Updated Nov. 10
Two Virginia State Senate seats are now open, with the election of state Sens. John McGuire, R-Goochland, and Suhas Subramanyam, D-Loudoun, to the U.S. House of Representatives this week, so the state will hold special elections to fill those seats in districts 10 and 32 ahead of the Virginia General Assembly’s new session beginning in January 2025.
Republican McGuire, elected Tuesday to replace U.S. Rep. Bob Good, R-Farmville, in Virginia’s 5th Congressional District, is the Senate incumbent in bright red Senate District 10, which covers multiple counties to the west and southwest of Richmond. Four Republican candidates have announced their bids for the seat as of Friday, the most prominent of which is former state Sen. Amanda Chase, who lost the Republican primary to state Sen. Glen Sturtevant in 2023 and moved from Chesterfield County to Appomattox County to establish residence in District 10.

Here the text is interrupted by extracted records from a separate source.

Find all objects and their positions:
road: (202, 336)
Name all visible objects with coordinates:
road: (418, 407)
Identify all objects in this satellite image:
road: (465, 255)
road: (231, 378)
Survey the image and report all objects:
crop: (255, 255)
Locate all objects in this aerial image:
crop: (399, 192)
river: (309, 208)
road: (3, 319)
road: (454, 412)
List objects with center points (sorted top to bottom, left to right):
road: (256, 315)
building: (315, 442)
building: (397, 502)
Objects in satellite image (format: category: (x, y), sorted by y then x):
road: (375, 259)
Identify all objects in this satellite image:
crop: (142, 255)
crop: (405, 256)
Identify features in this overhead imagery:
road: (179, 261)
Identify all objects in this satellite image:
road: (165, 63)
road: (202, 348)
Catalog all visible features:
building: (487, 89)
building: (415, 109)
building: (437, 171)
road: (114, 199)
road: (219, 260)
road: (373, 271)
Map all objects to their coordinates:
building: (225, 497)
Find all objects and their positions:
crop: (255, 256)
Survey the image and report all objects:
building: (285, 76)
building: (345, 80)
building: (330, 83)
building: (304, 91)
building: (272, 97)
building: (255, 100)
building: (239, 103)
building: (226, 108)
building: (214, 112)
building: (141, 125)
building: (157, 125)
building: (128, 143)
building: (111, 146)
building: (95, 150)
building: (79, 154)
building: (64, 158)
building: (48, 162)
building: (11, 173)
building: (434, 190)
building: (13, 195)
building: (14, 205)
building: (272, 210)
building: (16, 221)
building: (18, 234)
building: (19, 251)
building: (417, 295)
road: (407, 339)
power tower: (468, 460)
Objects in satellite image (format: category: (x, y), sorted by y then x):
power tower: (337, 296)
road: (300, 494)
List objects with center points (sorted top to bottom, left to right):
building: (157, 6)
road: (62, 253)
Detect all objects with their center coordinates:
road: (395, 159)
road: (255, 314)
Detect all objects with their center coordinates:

Chase, who served in the state Senate for eight years and called herself “Trump in heels,” was censured by the Senate in a bipartisan vote in January 2021 for “failure to uphold her oath of office, misuse of office and conduct unbecoming of a senator,” a resolution related to her “propagating unfounded claims” about the Jan. 6, 2021, storming of the U.S. Capitol by supporters of President Donald Trump, as well as a laundry list of other issues. In 2019, Chase left the Senate Republican Caucus and was stripped of all committee assignments, so it is unclear what her party affiliation would be if she is re-elected to the Senate.
She faces Republican candidates Shayne Snavely, an Amelia County-based Army veteran who was Chase’s head of security when she was a state senator and a founder of Executive Protective Services; Powhatan County GOP grassroots activist Jean Gannon; and Louisa County Board of Supervisors Chairman Duane Adams, a former insurance executive. So far, the state GOP has not announced a date for a primary or a caucus to choose the party’s nominee, and no Democrats have announced a bid.
Subramanyam, the Democratic incumbent state senator in eastern Loudoun County, defeated Republican Mike Clancy in the state’s 10th Congressional District on Tuesday to replace U.S. Rep. Jennifer Wexton, a Democrat who announced last year she would not run for re-election due to her diagnosis of progressive supranuclear palsy.
Subramanyam’s open seat has attracted six Democratic contenders, who will run in a Nov. 16 firehouse primary to determine the party’s nominee. Del. Kannan Srinivasan, a CPA who represents House of Delegates’ District 26 in Loudoun County, has received endorsements from Subramanyam, U.S. Rep. Abigail Spanberger, Senate Majority Leader Scott Surovell and House of Delegates Speaker Don Scott since declaring his candidacy Wednesday.
Other candidates include Hurunnessa Fariad, director of outreach for the Multi-Faith Neighbors Network; former Loudoun County commonwealth’s attorney Buta Biberaj; former delegate Dr. Ibraheem Samirah, who lost to Subramanyam in the 2023 Democratic primary for the state Senate nomination; Sree NagiReddi, an unsuccessful Democratic candidate for the Loudoun County Board of Supervisors in 2019; and Puja Khanna, a business owner in Aldie who also ran for the Loudoun County board.
Ommair Butt, a Loudoun County parent who vocally opposed the county school board’s gender-inclusive bathroom policy and supports ridding Virginia of the car tax, declared his candidacy for the Republican nomination in the district Thursday on WJLA Channel 7. Rafi Khaja, an Indian immigrant who ran unsuccessfully for the House of Delegates, also is running for the Republican nomination. Local Republicans have announced a firehouse primary on Nov. 16.
The state has not announced when the special general elections for both Senate districts will take place, but according to state law, vacancies must be filled within 30 days of the vacancy or receipt of notification of the vacancy. The Virginia State Senate is closely divided, with 21 Democrats and 19 Republicans holding the 40 seats, and Republican Lt. Gov. Winsome Earle-Sears making tiebreaker votes when necessary.